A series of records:
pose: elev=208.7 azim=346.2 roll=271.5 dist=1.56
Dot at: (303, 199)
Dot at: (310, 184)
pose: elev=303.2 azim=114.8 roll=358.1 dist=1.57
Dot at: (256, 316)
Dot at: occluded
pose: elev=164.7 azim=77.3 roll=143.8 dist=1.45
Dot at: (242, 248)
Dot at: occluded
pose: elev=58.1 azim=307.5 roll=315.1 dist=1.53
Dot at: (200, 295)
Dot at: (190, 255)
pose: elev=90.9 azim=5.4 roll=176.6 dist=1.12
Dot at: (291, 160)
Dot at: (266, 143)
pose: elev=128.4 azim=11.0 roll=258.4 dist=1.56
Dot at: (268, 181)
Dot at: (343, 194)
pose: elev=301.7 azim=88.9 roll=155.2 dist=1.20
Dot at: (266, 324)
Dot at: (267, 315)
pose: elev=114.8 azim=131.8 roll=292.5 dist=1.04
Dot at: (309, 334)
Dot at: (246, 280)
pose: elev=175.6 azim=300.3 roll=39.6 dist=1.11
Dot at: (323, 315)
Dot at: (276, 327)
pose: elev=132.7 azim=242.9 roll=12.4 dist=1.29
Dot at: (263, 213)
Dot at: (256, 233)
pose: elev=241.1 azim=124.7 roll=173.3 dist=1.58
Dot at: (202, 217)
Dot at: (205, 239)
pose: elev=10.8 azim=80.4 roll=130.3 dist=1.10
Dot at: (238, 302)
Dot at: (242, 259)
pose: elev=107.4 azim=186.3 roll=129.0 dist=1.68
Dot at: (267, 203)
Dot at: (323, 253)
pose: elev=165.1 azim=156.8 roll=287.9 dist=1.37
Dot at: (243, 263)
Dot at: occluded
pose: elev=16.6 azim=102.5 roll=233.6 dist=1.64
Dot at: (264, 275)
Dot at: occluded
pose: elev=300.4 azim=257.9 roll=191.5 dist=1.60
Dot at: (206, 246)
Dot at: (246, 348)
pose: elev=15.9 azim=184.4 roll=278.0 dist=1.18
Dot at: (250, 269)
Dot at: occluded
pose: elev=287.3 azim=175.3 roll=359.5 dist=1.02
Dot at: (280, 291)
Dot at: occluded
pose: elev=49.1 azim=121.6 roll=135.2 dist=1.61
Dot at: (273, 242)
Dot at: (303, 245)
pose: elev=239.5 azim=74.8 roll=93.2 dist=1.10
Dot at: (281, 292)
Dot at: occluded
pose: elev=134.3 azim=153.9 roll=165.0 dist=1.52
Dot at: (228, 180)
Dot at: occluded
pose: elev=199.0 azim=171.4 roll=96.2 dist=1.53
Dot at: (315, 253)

[Given instruction] Convert the records above into a JSON list of strings, with one string for each line and no entries for blank lines.

[Result for this task]
[
  "pose: elev=208.7 azim=346.2 roll=271.5 dist=1.56",
  "Dot at: (303, 199)",
  "Dot at: (310, 184)",
  "pose: elev=303.2 azim=114.8 roll=358.1 dist=1.57",
  "Dot at: (256, 316)",
  "Dot at: occluded",
  "pose: elev=164.7 azim=77.3 roll=143.8 dist=1.45",
  "Dot at: (242, 248)",
  "Dot at: occluded",
  "pose: elev=58.1 azim=307.5 roll=315.1 dist=1.53",
  "Dot at: (200, 295)",
  "Dot at: (190, 255)",
  "pose: elev=90.9 azim=5.4 roll=176.6 dist=1.12",
  "Dot at: (291, 160)",
  "Dot at: (266, 143)",
  "pose: elev=128.4 azim=11.0 roll=258.4 dist=1.56",
  "Dot at: (268, 181)",
  "Dot at: (343, 194)",
  "pose: elev=301.7 azim=88.9 roll=155.2 dist=1.20",
  "Dot at: (266, 324)",
  "Dot at: (267, 315)",
  "pose: elev=114.8 azim=131.8 roll=292.5 dist=1.04",
  "Dot at: (309, 334)",
  "Dot at: (246, 280)",
  "pose: elev=175.6 azim=300.3 roll=39.6 dist=1.11",
  "Dot at: (323, 315)",
  "Dot at: (276, 327)",
  "pose: elev=132.7 azim=242.9 roll=12.4 dist=1.29",
  "Dot at: (263, 213)",
  "Dot at: (256, 233)",
  "pose: elev=241.1 azim=124.7 roll=173.3 dist=1.58",
  "Dot at: (202, 217)",
  "Dot at: (205, 239)",
  "pose: elev=10.8 azim=80.4 roll=130.3 dist=1.10",
  "Dot at: (238, 302)",
  "Dot at: (242, 259)",
  "pose: elev=107.4 azim=186.3 roll=129.0 dist=1.68",
  "Dot at: (267, 203)",
  "Dot at: (323, 253)",
  "pose: elev=165.1 azim=156.8 roll=287.9 dist=1.37",
  "Dot at: (243, 263)",
  "Dot at: occluded",
  "pose: elev=16.6 azim=102.5 roll=233.6 dist=1.64",
  "Dot at: (264, 275)",
  "Dot at: occluded",
  "pose: elev=300.4 azim=257.9 roll=191.5 dist=1.60",
  "Dot at: (206, 246)",
  "Dot at: (246, 348)",
  "pose: elev=15.9 azim=184.4 roll=278.0 dist=1.18",
  "Dot at: (250, 269)",
  "Dot at: occluded",
  "pose: elev=287.3 azim=175.3 roll=359.5 dist=1.02",
  "Dot at: (280, 291)",
  "Dot at: occluded",
  "pose: elev=49.1 azim=121.6 roll=135.2 dist=1.61",
  "Dot at: (273, 242)",
  "Dot at: (303, 245)",
  "pose: elev=239.5 azim=74.8 roll=93.2 dist=1.10",
  "Dot at: (281, 292)",
  "Dot at: occluded",
  "pose: elev=134.3 azim=153.9 roll=165.0 dist=1.52",
  "Dot at: (228, 180)",
  "Dot at: occluded",
  "pose: elev=199.0 azim=171.4 roll=96.2 dist=1.53",
  "Dot at: (315, 253)"
]